> EXERCISE DESCRIPTION
Answer from the dissertations text:
(a) How often do faculty see outstanding dissertations?
(b) Where are the results or conclusion of an outstanding dissertation publishable?
(c) A very good dissertation contains material for how many papers?

Outstanding dissertations are characterized by originality, high-quality writing, and compelling consequences. They show deep knowledge of a massive amount of complicated literature and mastery of the subject matter. They display a richness of thought and insight, and make an important breakthrough. The body of work in outstanding dissertations is deep and thorough. The student demonstrates a sophisticated grasp and use of theory. In experimental fields, the experiments are well designed and well executed. The quality and care put into the measurement techniques and analyses instill confidence in the results. The data are rich and come from multiple sources
Even though outstanding dissertations are rare -faculty see them once or twice a decade, if that often -the faculty in the study were able to proved a very consistent set of descriptors. They described an outstanding dissertation in the social sciences at the higher levels of originality or significance in that it
* asks new questions;
* addresses an important question or problem;
* uses or develops new tools, methods, approaches, or new types of analyses;
* pushes the discipline's boundaries and opens new areas for research;
* has practical and policy implications;
* is of interest to a larger community and changes the way people think.
They explained that in its execution, the outstanding dissertation
* is very well written and very well organized;
* exhibits mature, independent thinking;
* displays deep understanding of a massive amount of complicated literature;
* exhibits command and authority over the material;
* challenges the literature and strongly held traditional views;
* is thoroughly researches;
* is synthetic and interdisciplinary;
* clearly states the problem and explains why it is important
* has a brilliant research design
* has well-planned and well-performed experiments (if experimental);
* is theoretically sophisticated and shows a deep understanding of theory;
* has rich data from multiple sources
* has a comprehensive, complete, sophisticated, and convincing analysis
The faculty also described the outstanding dissertation as having the potential to "illuminate an entire area," "startle the field," or "stimulate a lot of activity in the profession." Indeed, the results or conclusion of an outstanding dissertation push the discipline's boundaries and are publishable in the top-tier journals.
Along with offering new and significant knowledge, an outstanding dissertation is a pleasure to read. It has a point of view and a strong, confident, independent, and authoritative voice. Each part of the outstanding dissertation, from introduction to conclusion, is excellent, and the pieces are integrated seamlessly. The writing is clear and persuasive. The ideas are set out very clearly and concisely. The writer anticipates -and answers -the reader's questions.
Outstanding dissertations were described as "page turners," surprising and edifying the reader. Readers often react with, "Wow! Why didn't I think of that?" Other terms the faculty used to describe outstanding dissertations were "compelling," "concise," "counterintuitive," "creative," "elegant," "engaging," "exciting," "insightful," "surprising," and "thoughtful."
The very good dissertation is very good indeed. It fulfills the purposes of the dissertation requirement and establishes the student as a capable social scientist. The majority of the dissertations that faculty see are very good, and this is the level that they expect of most graduate students.
The faculty in the study explained that a very good dissertation displays the student's mastery of the field, addresses a meaningful question or problem, and is executed competently. Although it might not hold the promise of altering the field, it has the potential to contribute to the field by expanding its knowledge and thinking. The dissertation contains material for two or three papers that could be published in top-tier professional journals.

> DATA UNDER STUDY

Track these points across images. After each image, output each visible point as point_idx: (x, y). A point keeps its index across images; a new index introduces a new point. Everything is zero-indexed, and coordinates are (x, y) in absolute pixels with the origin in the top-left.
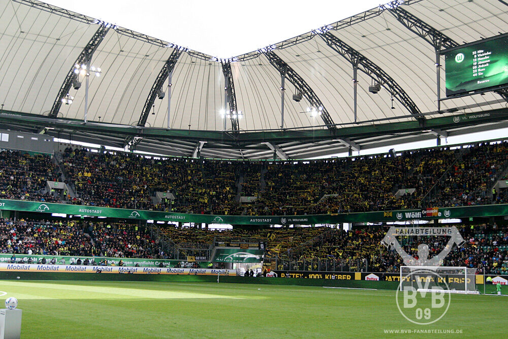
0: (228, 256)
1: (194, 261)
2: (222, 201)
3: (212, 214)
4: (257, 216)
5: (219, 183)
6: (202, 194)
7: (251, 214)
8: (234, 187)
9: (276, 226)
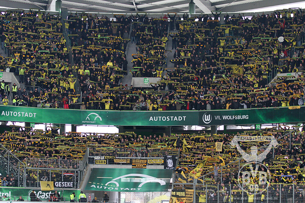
0: (110, 180)
1: (53, 189)
2: (100, 85)
3: (83, 108)
4: (160, 110)
5: (94, 53)
6: (66, 74)
7: (151, 108)
8: (121, 61)
9: (194, 128)
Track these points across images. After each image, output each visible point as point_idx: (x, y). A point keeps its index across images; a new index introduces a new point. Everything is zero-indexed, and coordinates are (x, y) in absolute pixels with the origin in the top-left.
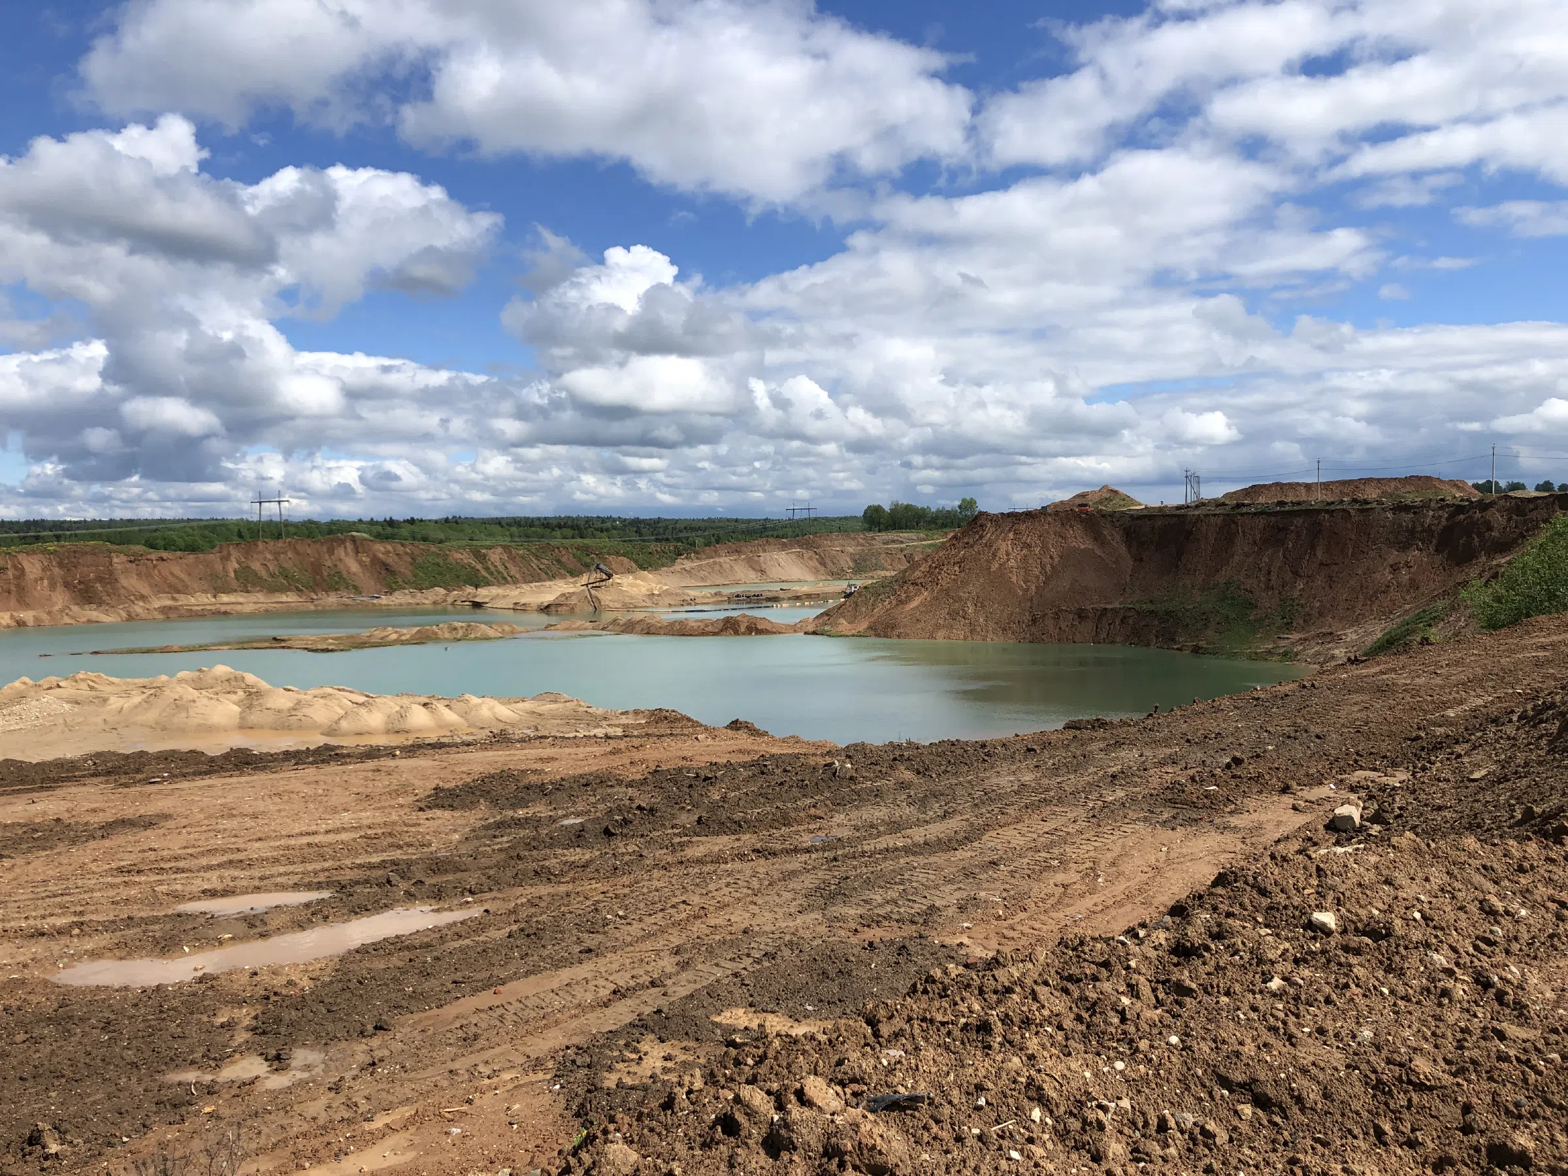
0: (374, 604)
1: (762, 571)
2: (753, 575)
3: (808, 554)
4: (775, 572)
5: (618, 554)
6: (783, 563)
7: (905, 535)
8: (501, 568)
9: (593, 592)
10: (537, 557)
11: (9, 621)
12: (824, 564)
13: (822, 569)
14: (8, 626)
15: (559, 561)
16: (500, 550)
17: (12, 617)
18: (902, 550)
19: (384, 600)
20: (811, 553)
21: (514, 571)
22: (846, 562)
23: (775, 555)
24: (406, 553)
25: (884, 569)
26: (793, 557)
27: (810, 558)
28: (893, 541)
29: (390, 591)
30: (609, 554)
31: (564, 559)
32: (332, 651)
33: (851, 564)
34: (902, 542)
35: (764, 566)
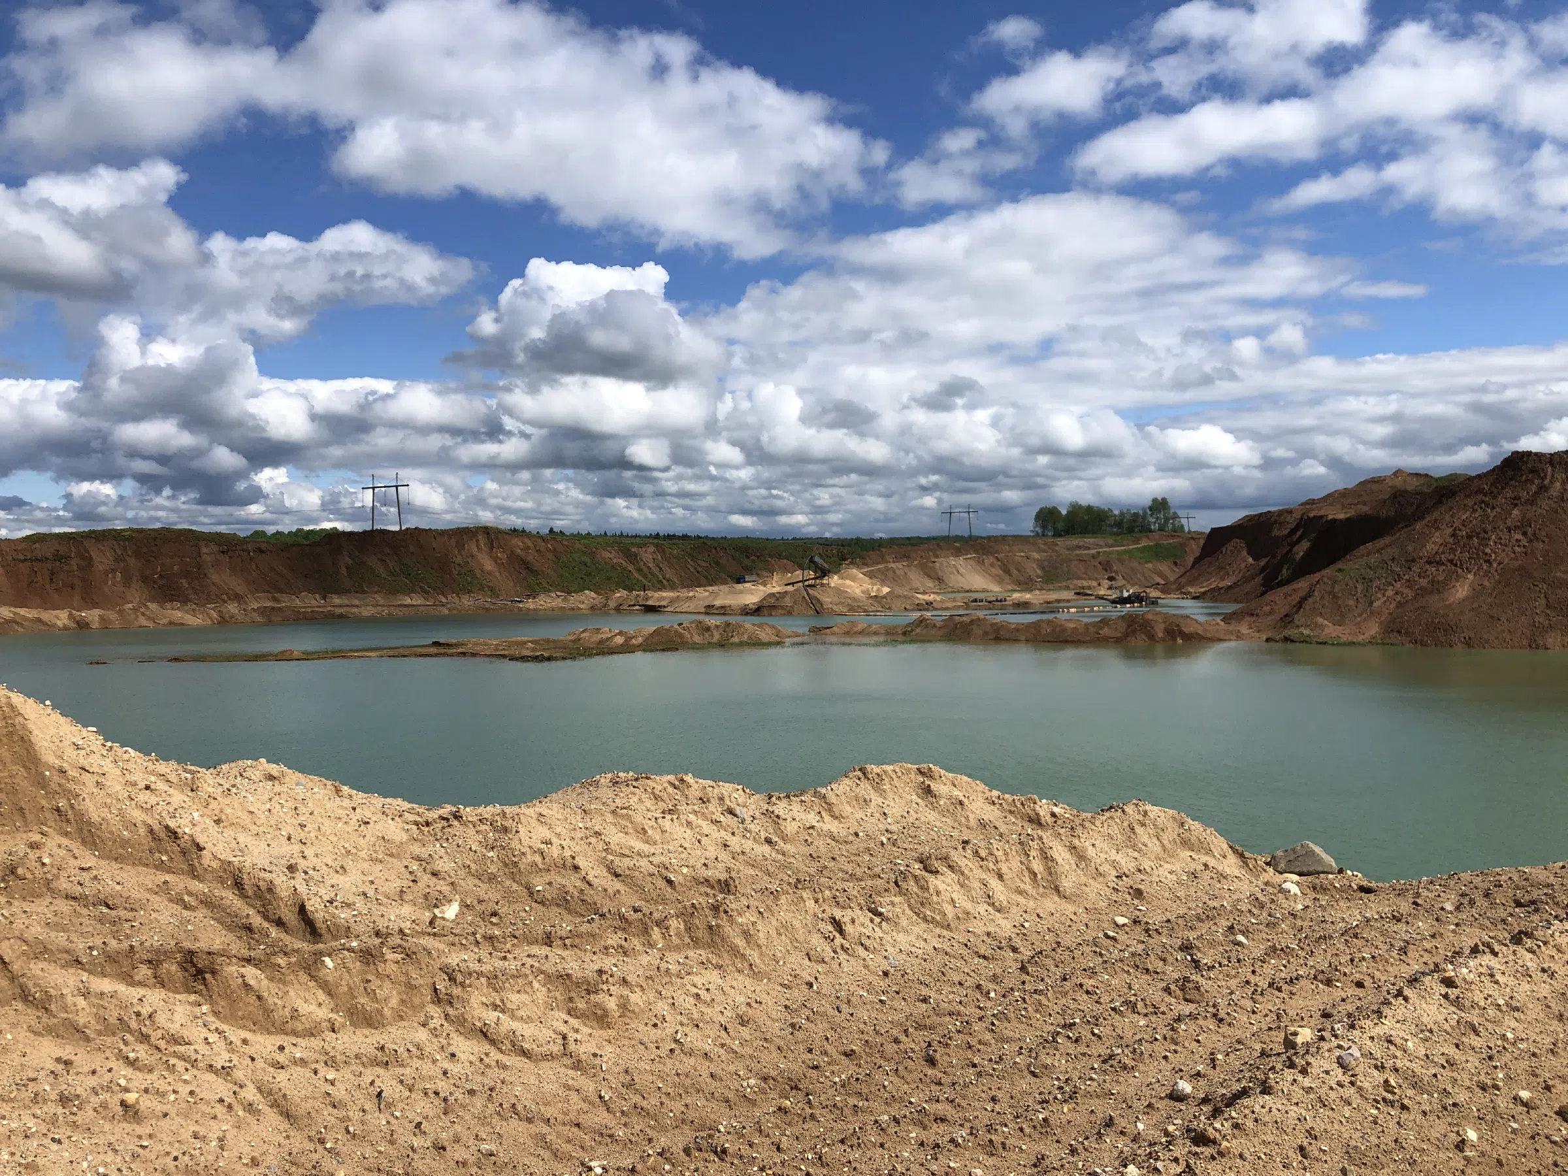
0: (520, 609)
1: (940, 580)
2: (930, 584)
3: (988, 560)
4: (956, 581)
5: (780, 557)
6: (962, 570)
7: (1089, 540)
8: (656, 571)
9: (811, 591)
10: (694, 559)
11: (66, 621)
12: (1007, 572)
13: (1007, 577)
14: (65, 628)
15: (717, 563)
16: (652, 549)
17: (71, 616)
18: (1093, 557)
19: (530, 604)
20: (992, 559)
21: (670, 574)
22: (1034, 570)
23: (953, 561)
24: (549, 551)
25: (1079, 578)
26: (972, 562)
27: (992, 565)
28: (1079, 547)
29: (533, 595)
30: (771, 556)
31: (723, 561)
32: (549, 659)
33: (1039, 572)
34: (1089, 548)
35: (940, 573)
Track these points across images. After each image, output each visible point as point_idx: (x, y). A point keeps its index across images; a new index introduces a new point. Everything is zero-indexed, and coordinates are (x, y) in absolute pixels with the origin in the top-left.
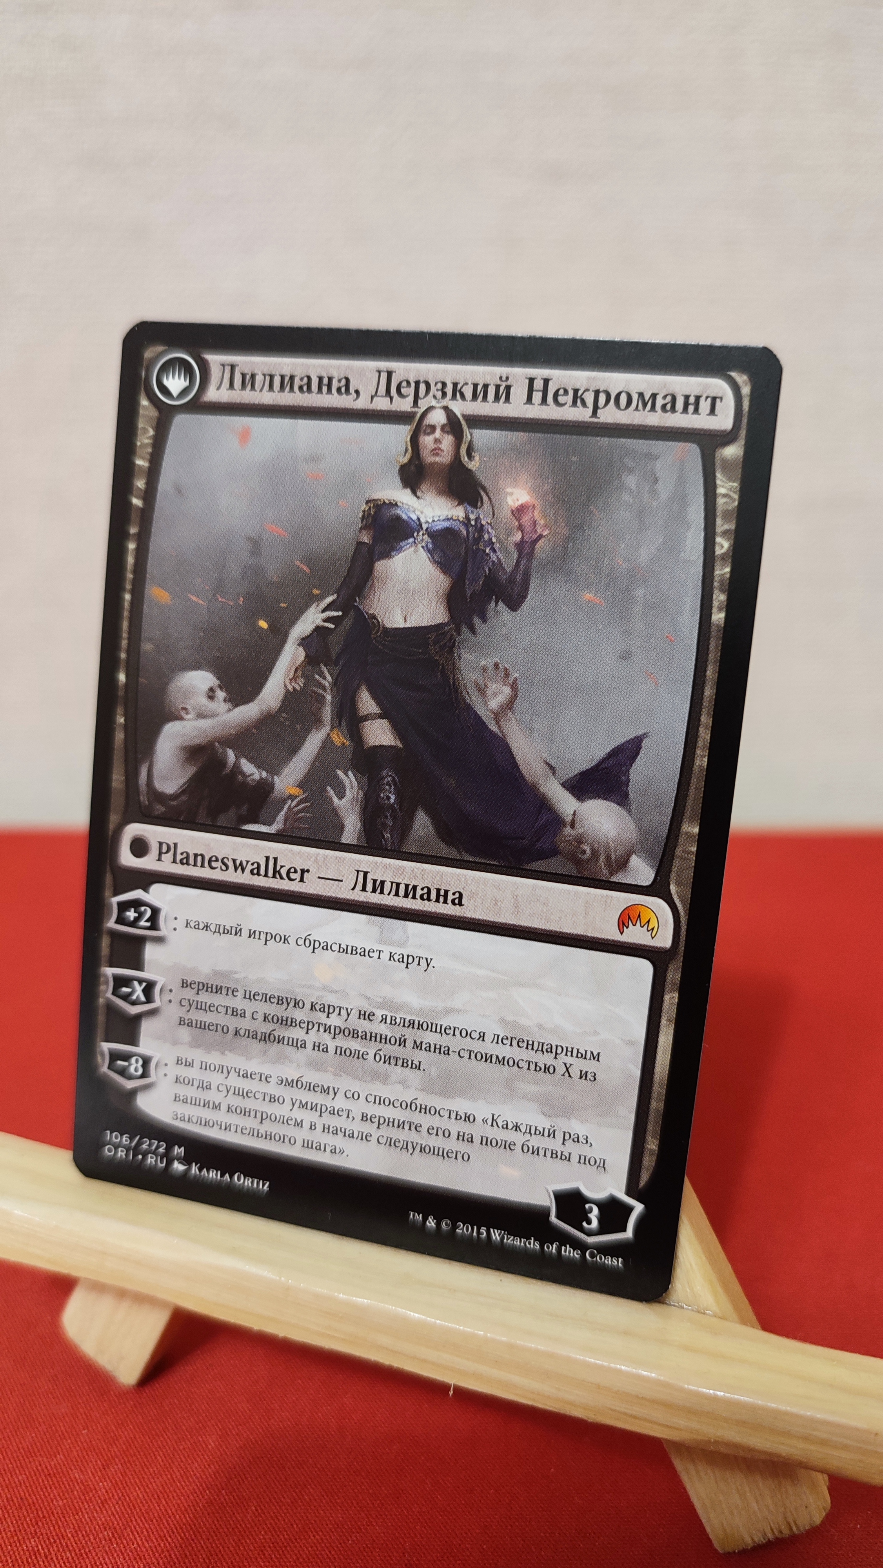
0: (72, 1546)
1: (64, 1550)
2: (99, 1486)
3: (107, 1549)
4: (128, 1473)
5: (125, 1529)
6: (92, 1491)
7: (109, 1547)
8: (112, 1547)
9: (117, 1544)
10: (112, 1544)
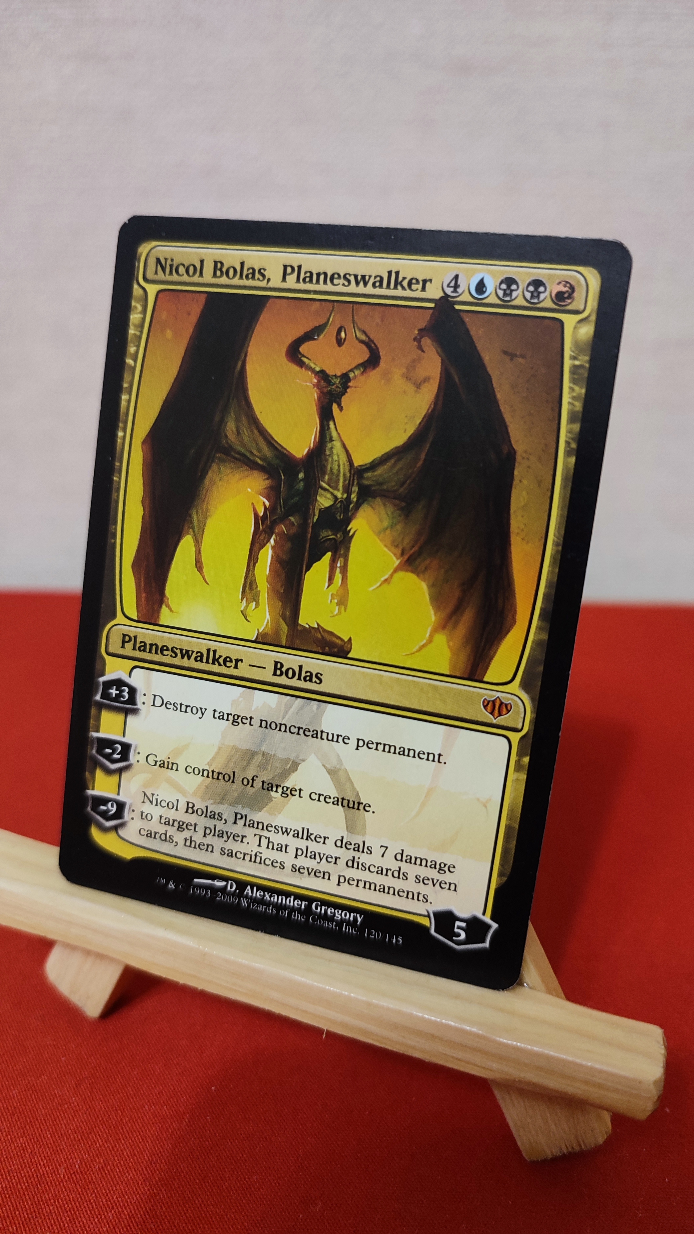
0: (51, 1144)
1: (44, 1147)
2: (73, 1100)
3: (76, 1147)
4: (95, 1091)
5: (90, 1133)
6: (67, 1104)
7: (78, 1146)
8: (80, 1146)
9: (84, 1144)
10: (80, 1144)
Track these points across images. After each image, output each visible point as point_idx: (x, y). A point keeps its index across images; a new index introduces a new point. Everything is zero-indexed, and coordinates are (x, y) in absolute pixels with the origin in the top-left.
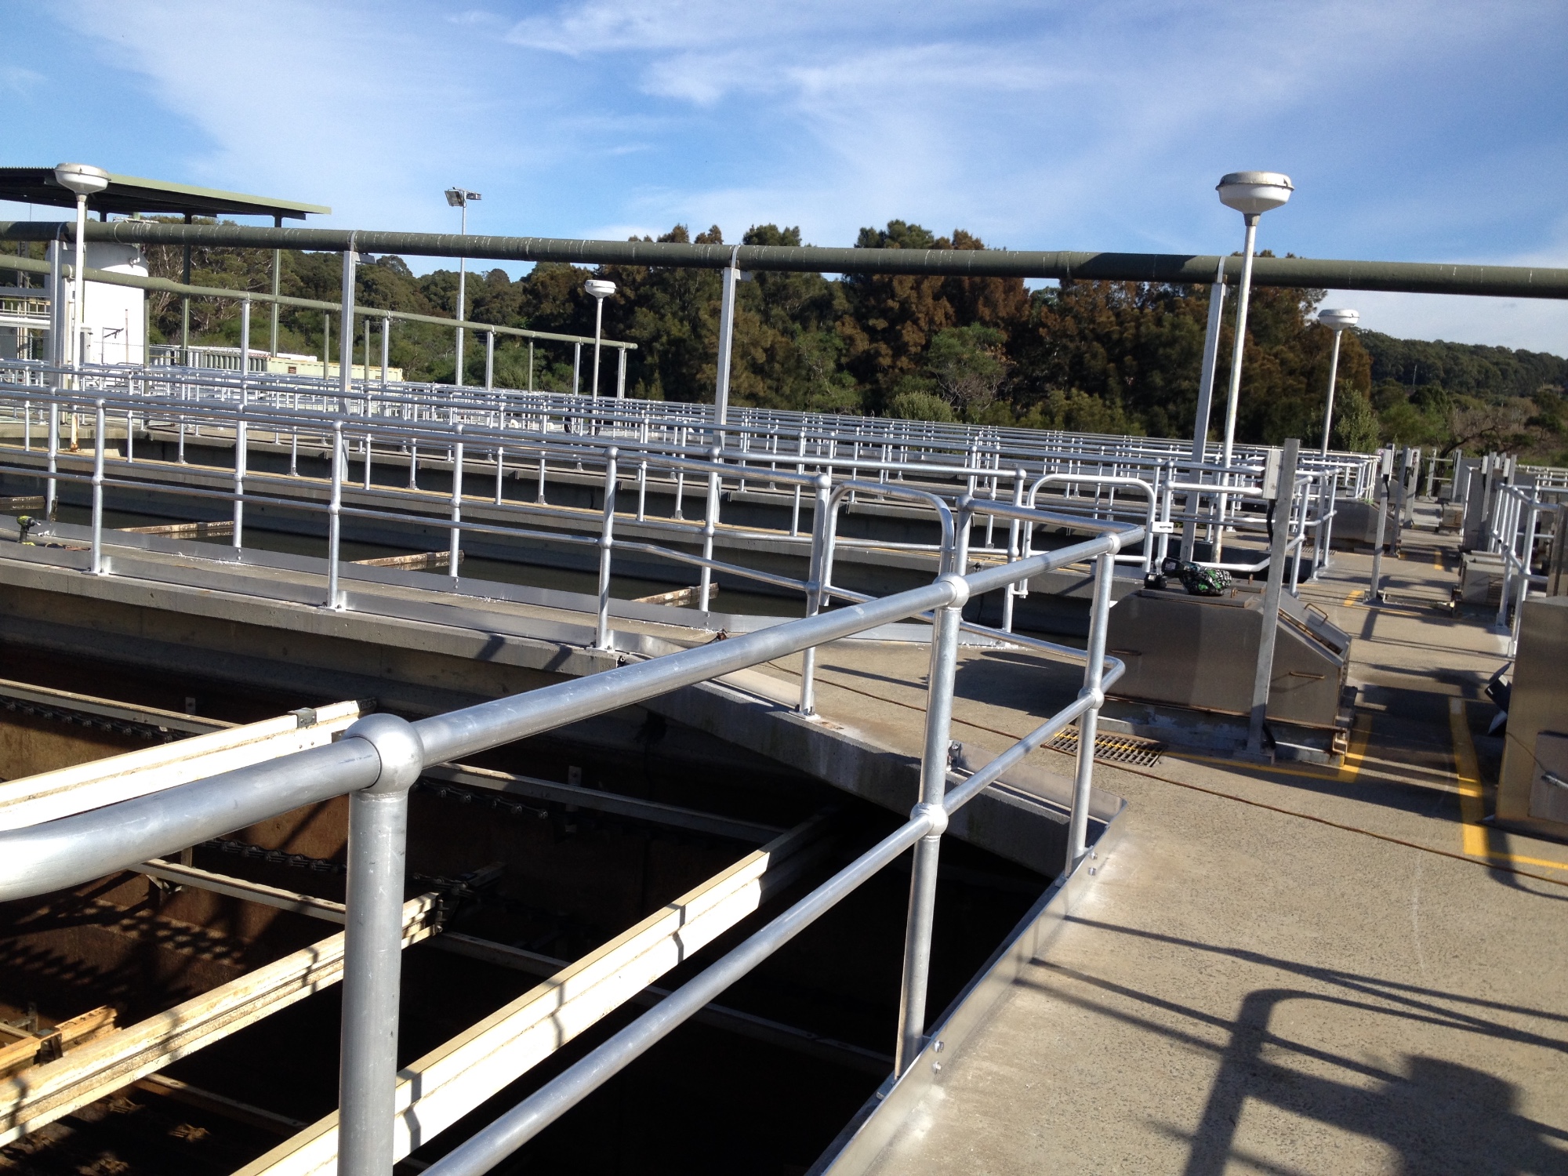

> RESULT OF THE TASK
(a) Once or twice a decade, if that often.
(b) In the top-tier journals.
(c) Two or three.